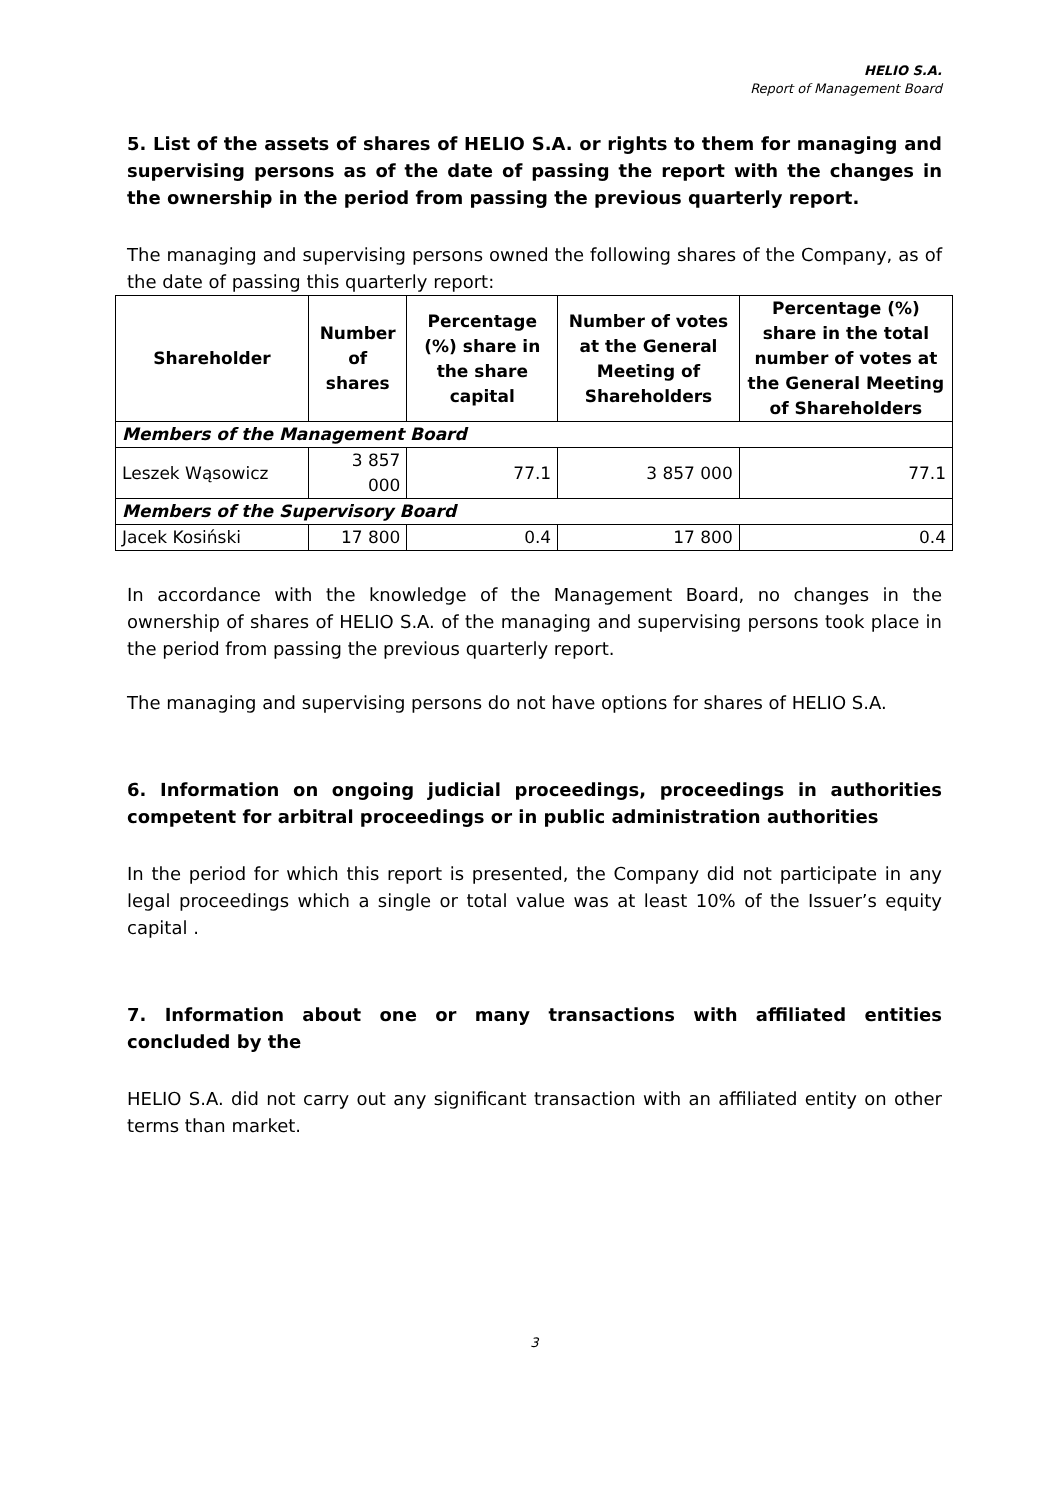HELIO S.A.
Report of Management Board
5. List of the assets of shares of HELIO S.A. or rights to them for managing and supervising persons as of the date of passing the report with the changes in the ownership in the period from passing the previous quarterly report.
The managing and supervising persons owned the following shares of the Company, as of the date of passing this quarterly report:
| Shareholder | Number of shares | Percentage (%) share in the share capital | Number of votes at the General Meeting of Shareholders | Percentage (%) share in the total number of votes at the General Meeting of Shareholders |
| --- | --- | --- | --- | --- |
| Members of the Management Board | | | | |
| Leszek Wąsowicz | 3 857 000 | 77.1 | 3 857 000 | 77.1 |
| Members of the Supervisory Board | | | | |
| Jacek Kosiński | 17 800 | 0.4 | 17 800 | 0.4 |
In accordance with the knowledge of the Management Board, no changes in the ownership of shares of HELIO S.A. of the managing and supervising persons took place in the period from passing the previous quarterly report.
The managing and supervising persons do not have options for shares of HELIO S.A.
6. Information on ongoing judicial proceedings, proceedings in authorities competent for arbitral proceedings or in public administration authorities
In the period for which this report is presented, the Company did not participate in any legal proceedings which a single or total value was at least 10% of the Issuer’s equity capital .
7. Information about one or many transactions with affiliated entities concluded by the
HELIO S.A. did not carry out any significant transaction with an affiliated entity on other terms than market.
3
........
> **Your goal**:
The result should be the listing above, restated exactly, with no pictures in it.

> **Exercise result**:
HELIO S.A.
Report of Management Board
5. List of the assets of shares of HELIO S.A. or rights to them for managing and supervising persons as of the date of passing the report with the changes in the ownership in the period from passing the previous quarterly report.
The managing and supervising persons owned the following shares of the Company, as of the date of passing this quarterly report:
| Shareholder | Number of shares | Percentage (%) share in the share capital | Number of votes at the General Meeting of Shareholders | Percentage (%) share in the total number of votes at the General Meeting of Shareholders |
| --- | --- | --- | --- | --- |
| Members of the Management Board | | | | |
| Leszek Wąsowicz | 3 857 000 | 77.1 | 3 857 000 | 77.1 |
| Members of the Supervisory Board | | | | |
| Jacek Kosiński | 17 800 | 0.4 | 17 800 | 0.4 |
In accordance with the knowledge of the Management Board, no changes in the ownership of shares of HELIO S.A. of the managing and supervising persons took place in the period from passing the previous quarterly report.
The managing and supervising persons do not have options for shares of HELIO S.A.
6. Information on ongoing judicial proceedings, proceedings in authorities competent for arbitral proceedings or in public administration authorities
In the period for which this report is presented, the Company did not participate in any legal proceedings which a single or total value was at least 10% of the Issuer’s equity capital .
7. Information about one or many transactions with affiliated entities concluded by the
HELIO S.A. did not carry out any significant transaction with an affiliated entity on other terms than market.
3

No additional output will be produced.